Reason for removing sname check?

Greg Hudson ghudson at MIT.EDU
Wed Oct 10 15:56:20 EDT 2012


On 10/10/2012 02:31 PM, Will Fiveash wrote:
>  keytab) and finding a key in the keytab that can decrypt the ticket. If
>  the application passes in constraints about what principal names are
>      ^^^^^^^^^^^^^^^^^^^^^^^^^^^^^^^^^^^^^^^^^^^^^^^^^^^^^^^^^^^^^^^^
>  used, we use these constraints. If not, we accept any key in the keytab.
>                                  ^^^^^^^^^^^^^^^^^^^^^^^^^^^^^^^^^^^^^^^
>  We update the context claiming that the client authenticated to whatever
>  principal is we found in the keytab. "
> 
> How does the server application pass in the service principal
> constraints?

If it's a libkrb5 app, it passes a server principal.  If it's a GSSAPI
app, it imports a name and acquires a cred.

>     maj = gss_acquire_cred(&min, GSS_C_NO_NAME, 0, indicated,
>                                  ^^^^^^^^^^^^^ desired name
>         GSS_C_ACCEPT, &creds, &acquired, NULL);
> 
> the krb code will use any service princ keys found in the keytab, as
> long as the hostname component matches, for accepting the AP_REQ?

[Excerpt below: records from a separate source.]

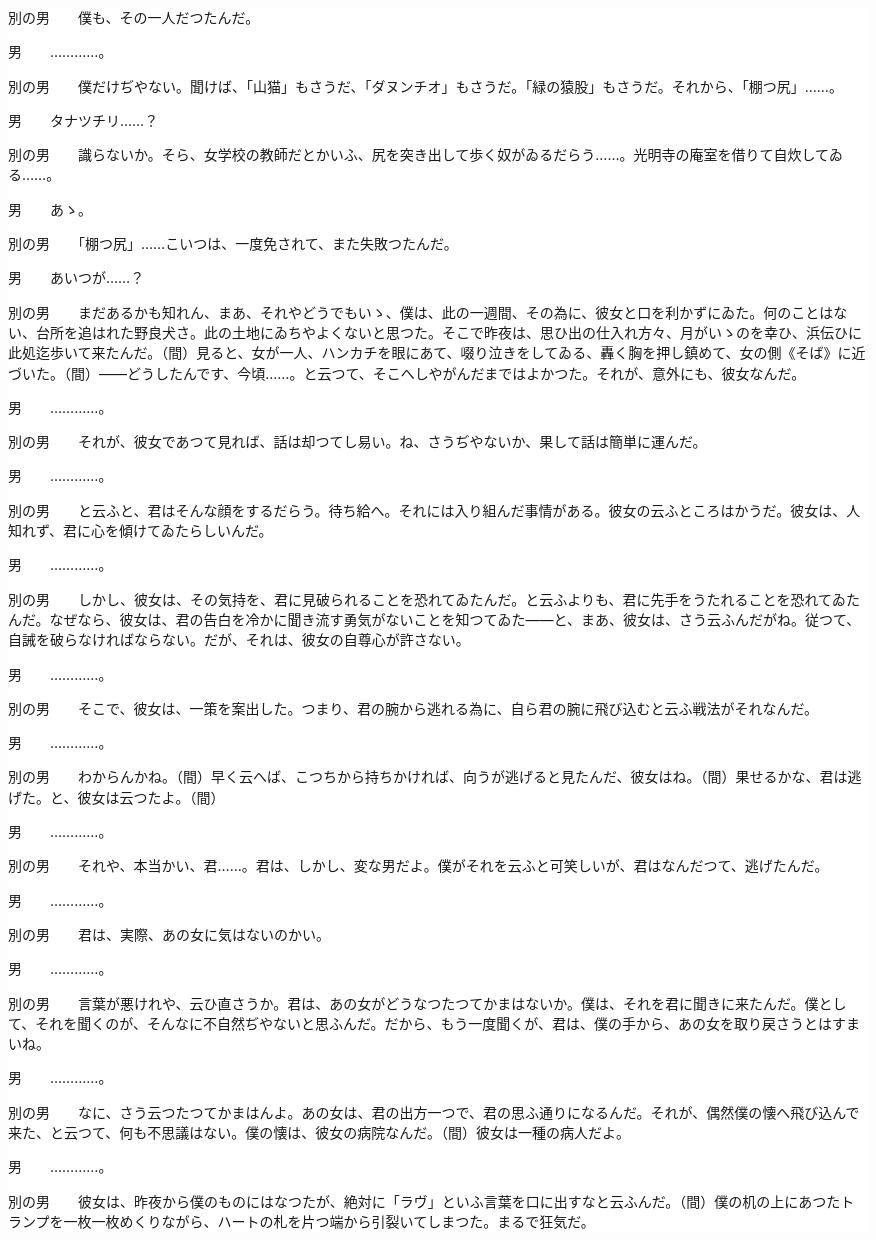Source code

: 別の男　　僕も、その一人だつたんだ。

男　　…………。

別の男　　僕だけぢやない。聞けば、「山猫」もさうだ、「ダヌンチオ」もさうだ。「緑の猿股」もさうだ。それから、「棚つ尻」……。

男　　タナツチリ……？

別の男　　識らないか。そら、女学校の教師だとかいふ、尻を突き出して歩く奴がゐるだらう……。光明寺の庵室を借りて自炊してゐる……。

男　　あゝ。

別の男　　「棚つ尻」……こいつは、一度免されて、また失敗つたんだ。

男　　あいつが……？

別の男　　まだあるかも知れん、まあ、それやどうでもいゝ、僕は、此の一週間、その為に、彼女と口を利かずにゐた。何のことはない、台所を追はれた野良犬さ。此の土地にゐちやよくないと思つた。そこで昨夜は、思ひ出の仕入れ方々、月がいゝのを幸ひ、浜伝ひに此処迄歩いて来たんだ。（間）見ると、女が一人、ハンカチを眼にあて、啜り泣きをしてゐる、轟く胸を押し鎮めて、女の側《そば》に近づいた。（間）――どうしたんです、今頃……。と云つて、そこへしやがんだまではよかつた。それが、意外にも、彼女なんだ。

男　　…………。

別の男　　それが、彼女であつて見れば、話は却つてし易い。ね、さうぢやないか、果して話は簡単に運んだ。

男　　…………。

別の男　　と云ふと、君はそんな顔をするだらう。待ち給へ。それには入り組んだ事情がある。彼女の云ふところはかうだ。彼女は、人知れず、君に心を傾けてゐたらしいんだ。

男　　…………。

別の男　　しかし、彼女は、その気持を、君に見破られることを恐れてゐたんだ。と云ふよりも、君に先手をうたれることを恐れてゐたんだ。なぜなら、彼女は、君の告白を冷かに聞き流す勇気がないことを知つてゐた――と、まあ、彼女は、さう云ふんだがね。従つて、自誡を破らなければならない。だが、それは、彼女の自尊心が許さない。

男　　…………。

別の男　　そこで、彼女は、一策を案出した。つまり、君の腕から逃れる為に、自ら君の腕に飛び込むと云ふ戦法がそれなんだ。

男　　…………。

別の男　　わからんかね。（間）早く云へば、こつちから持ちかければ、向うが逃げると見たんだ、彼女はね。（間）果せるかな、君は逃げた。と、彼女は云つたよ。（間）

男　　…………。

別の男　　それや、本当かい、君……。君は、しかし、変な男だよ。僕がそれを云ふと可笑しいが、君はなんだつて、逃げたんだ。

男　　…………。

別の男　　君は、実際、あの女に気はないのかい。

男　　…………。

別の男　　言葉が悪けれや、云ひ直さうか。君は、あの女がどうなつたつてかまはないか。僕は、それを君に聞きに来たんだ。僕として、それを聞くのが、そんなに不自然ぢやないと思ふんだ。だから、もう一度聞くが、君は、僕の手から、あの女を取り戻さうとはすまいね。

男　　…………。

別の男　　なに、さう云つたつてかまはんよ。あの女は、君の出方一つで、君の思ふ通りになるんだ。それが、偶然僕の懐へ飛び込んで来た、と云つて、何も不思議はない。僕の懐は、彼女の病院なんだ。（間）彼女は一種の病人だよ。

男　　…………。

別の男　　彼女は、昨夜から僕のものにはなつたが、絶対に「ラヴ」といふ言葉を口に出すなと云ふんだ。（間）僕の机の上にあつたトランプを一枚一枚めくりながら、ハートの札を片つ端から引裂いてしまつた。まるで狂気だ。
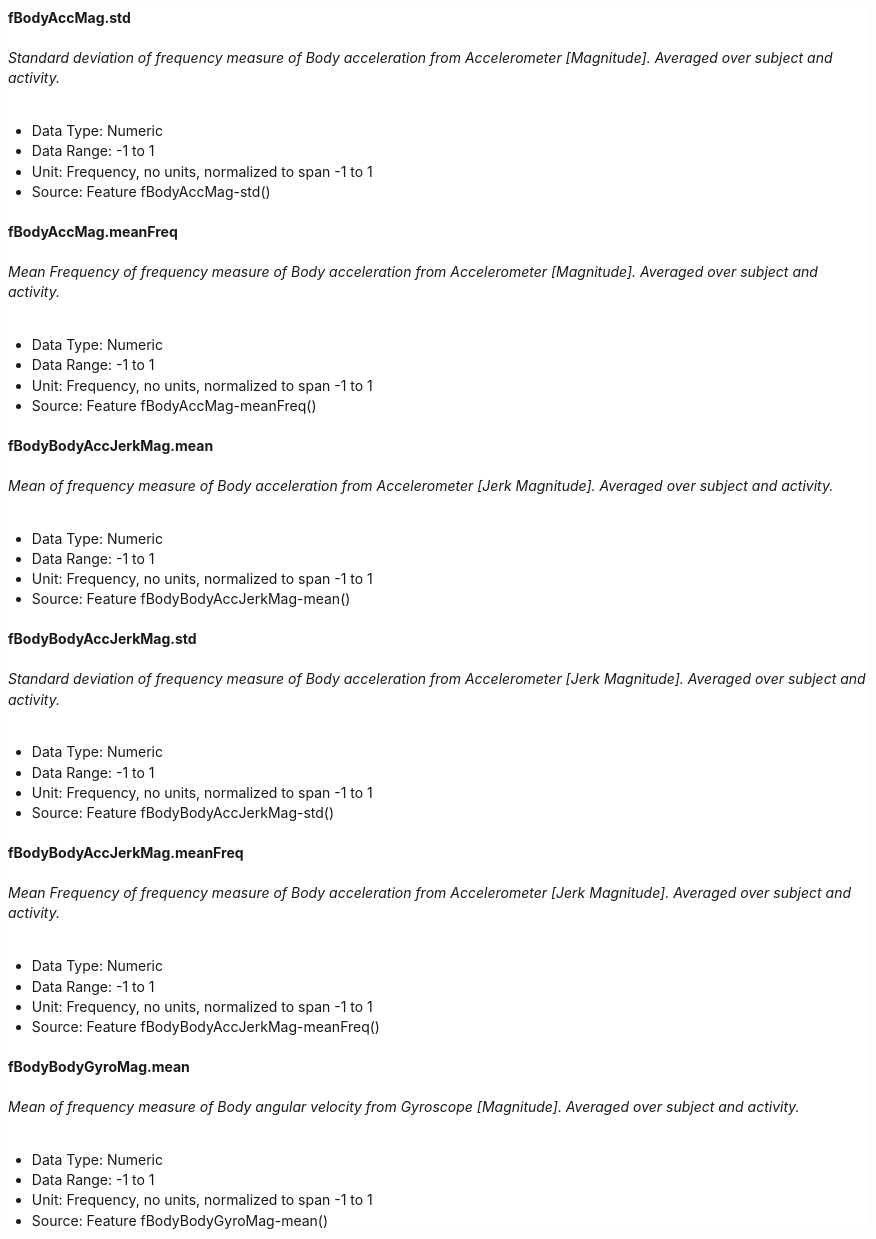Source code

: #### fBodyAccMag.std

######  Standard deviation of frequency measure of Body acceleration from Accelerometer [Magnitude]. Averaged over subject and activity.
 - Data Type: Numeric
 - Data Range: -1 to 1
 - Unit: Frequency, no units, normalized to span -1 to 1
 - Source: Feature fBodyAccMag-std()

#### fBodyAccMag.meanFreq

######  Mean Frequency of frequency measure of Body acceleration from Accelerometer [Magnitude]. Averaged over subject and activity.
 - Data Type: Numeric
 - Data Range: -1 to 1
 - Unit: Frequency, no units, normalized to span -1 to 1
 - Source: Feature fBodyAccMag-meanFreq()

#### fBodyBodyAccJerkMag.mean

######  Mean of frequency measure of Body acceleration from Accelerometer [Jerk Magnitude]. Averaged over subject and activity.
 - Data Type: Numeric
 - Data Range: -1 to 1
 - Unit: Frequency, no units, normalized to span -1 to 1
 - Source: Feature fBodyBodyAccJerkMag-mean()

#### fBodyBodyAccJerkMag.std

######  Standard deviation of frequency measure of Body acceleration from Accelerometer [Jerk Magnitude]. Averaged over subject and activity.
 - Data Type: Numeric
 - Data Range: -1 to 1
 - Unit: Frequency, no units, normalized to span -1 to 1
 - Source: Feature fBodyBodyAccJerkMag-std()

#### fBodyBodyAccJerkMag.meanFreq

######  Mean Frequency of frequency measure of Body acceleration from Accelerometer [Jerk Magnitude]. Averaged over subject and activity.
 - Data Type: Numeric
 - Data Range: -1 to 1
 - Unit: Frequency, no units, normalized to span -1 to 1
 - Source: Feature fBodyBodyAccJerkMag-meanFreq()

#### fBodyBodyGyroMag.mean

######  Mean of frequency measure of Body angular velocity from Gyroscope [Magnitude]. Averaged over subject and activity.
 - Data Type: Numeric
 - Data Range: -1 to 1
 - Unit: Frequency, no units, normalized to span -1 to 1
 - Source: Feature fBodyBodyGyroMag-mean()
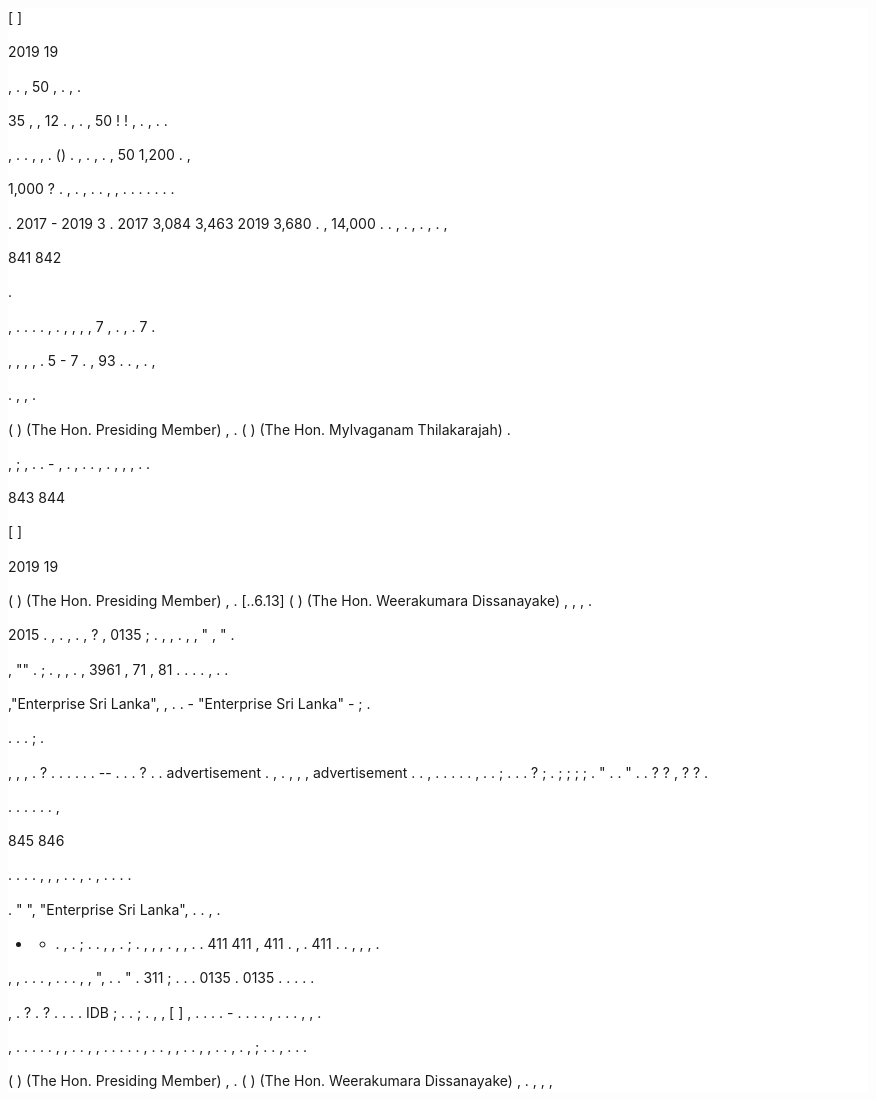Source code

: [ ]

2019 19

, . , 50 , . , .

35 , , 12 . , . , 50 ! ! , . , . .

, . . , , . () . , . , . , 50 1,200 . ,

1,000 ? . , . , . . , , . . . . . . .

. 2017 - 2019 3 . 2017 3,084 3,463 2019 3,680 . , 14,000 . . , . , . , . ,

841 842

.

, . . . . , . , , , , 7 , . , . 7 .

, , , , . 5 - 7 . , 93 . . , . ,

. , , .

( ) (The Hon. Presiding Member) , . ( ) (The Hon. Mylvaganam Thilakarajah) .

, ; , . . - , . , . . , . , , , . .

843 844

[ ]

2019 19

( ) (The Hon. Presiding Member) , . [..6.13] ( ) (The Hon. Weerakumara Dissanayake) , , , .

2015 . , . , . , ? , 0135 ; . , , . , , " , " .

, "" . ; . , , . , 3961 , 71 , 81 . . . . , . .

,"Enterprise Sri Lanka", , . . - "Enterprise Sri Lanka" - ; .

. . . ; .

, , , . ? . . . . . . -- . . . ? . . advertisement . , . , , , advertisement . . , . . . . . , . . ; . . . ? ; . ; ; ; ; . " . . " . . ? ? , ? ? .

. . . . . . ,

845 846

. . . . , , , . . , . , . . . .

. " ", "Enterprise Sri Lanka", . . , .

- - . , . ; . . , , . ; . , , , . , , . . 411 411 , 411 . , . 411 . . , , , .

, , . . . , . . . , , ", . . " . 311 ; . . . 0135 . 0135 . . . . .

, . ? . ? . . . . IDB ; . . ; . , , [ ] , . . . . - . . . . , . . . , , .

, . . . . . , , . . , , . . . . . , . . , , . . , , . . , . , ; . . , . . .

( ) (The Hon. Presiding Member) , . ( ) (The Hon. Weerakumara Dissanayake) , . , , ,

If no name is given to gss_acquire_cred (or if no acceptor cred is given
to gss_accept_sec_context), krb5 1.7 or later will use any service
principal in the keytab, without respect to hostname.

If a host-based acceptor name is given, krb5 1.9 will translate that
into a single principal and will restrict the client to using that
principal.  krb5 1.10 will allow any service princ key found in the
keytab which matches the criteria in the acceptor name (for instance, if
you give the host-based name "HTTP" without a specific hostname,
rd_req_dec will use any principal of the form HTTP/*@*).

http://k5wiki.kerberos.org/wiki/Projects/Acceptor_Names discusses this
in gory detail, including the pre-1.10 behavior.